U.S. District Judge Dismisses Lawsuit Against Salomon Funds

Judge Paul A. Crotty of the U.S. District Court for the Southern District of New York ruled that defendant Salomon Brothers sufficiently proved that the fees it charged on nine of its mutual funds were justifiable in light of the funds’ superior performance and customer service, Dow Jones reports.

In so doing, he dismissed a lawsuit against the investment advisors and distributors to the funds.

“Plaintiffs allege that the ‘performance of these funds was not up to par with other similar funds in the industry,’” the judge ruled. “According to plaintiffs, this failure belies defendants’ argument that their superior quality and performance justifies their high fees.

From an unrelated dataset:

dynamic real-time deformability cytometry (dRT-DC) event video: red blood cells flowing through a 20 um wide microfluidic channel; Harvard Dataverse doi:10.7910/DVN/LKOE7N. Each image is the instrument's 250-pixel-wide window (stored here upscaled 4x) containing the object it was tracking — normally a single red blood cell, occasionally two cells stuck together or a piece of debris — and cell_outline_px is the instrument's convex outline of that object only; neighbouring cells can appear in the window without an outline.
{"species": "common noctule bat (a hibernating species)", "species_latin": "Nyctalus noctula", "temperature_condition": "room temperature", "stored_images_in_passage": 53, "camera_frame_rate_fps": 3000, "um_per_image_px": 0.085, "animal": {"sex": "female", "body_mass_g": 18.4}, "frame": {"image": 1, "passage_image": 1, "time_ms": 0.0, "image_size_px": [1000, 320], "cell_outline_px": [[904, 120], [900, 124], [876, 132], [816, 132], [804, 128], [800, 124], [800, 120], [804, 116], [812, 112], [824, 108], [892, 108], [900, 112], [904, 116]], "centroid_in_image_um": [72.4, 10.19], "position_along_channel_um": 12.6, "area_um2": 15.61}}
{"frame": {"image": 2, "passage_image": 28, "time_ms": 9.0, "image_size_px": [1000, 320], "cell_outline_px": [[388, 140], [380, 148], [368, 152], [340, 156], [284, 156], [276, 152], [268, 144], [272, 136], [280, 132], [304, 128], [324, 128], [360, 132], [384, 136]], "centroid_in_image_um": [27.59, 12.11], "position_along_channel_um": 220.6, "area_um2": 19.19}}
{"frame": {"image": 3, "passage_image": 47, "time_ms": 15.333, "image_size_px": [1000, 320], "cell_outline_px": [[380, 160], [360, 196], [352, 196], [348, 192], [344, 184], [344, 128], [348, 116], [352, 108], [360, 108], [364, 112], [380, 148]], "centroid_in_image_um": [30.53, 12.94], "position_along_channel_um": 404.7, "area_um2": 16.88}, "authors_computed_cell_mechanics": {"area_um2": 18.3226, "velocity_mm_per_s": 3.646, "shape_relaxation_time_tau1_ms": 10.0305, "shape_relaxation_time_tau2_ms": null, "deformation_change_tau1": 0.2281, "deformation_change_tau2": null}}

Performance is only one measure, however, and plaintiffs fail to allege anything about the array of services offered to fund customers, such as telephone or Web assistance or the ease with which transactions are effected,” the judge continued. “Instead, they ask the court to extrapolate deficient services from allegedly substandard investment returns.”

The lawsuit, originally filed in 2004, said that the fees charged by the funds’ distributors were disproportionate, given that they had not been negotiated at arm’s length but granted to a transfer agent subsidiary of the then-parent company.

In May 2005, Citigroup, then owner of the Salomon Smith Barney funds, settled Securities and Exchange Commission fraud charges against its Citigroup Global Markets and Smith Barney Fund Management units over an alleged windfall of nearly $100 million in transfer agent fees that the units pocketed by distributing $208 million to investors.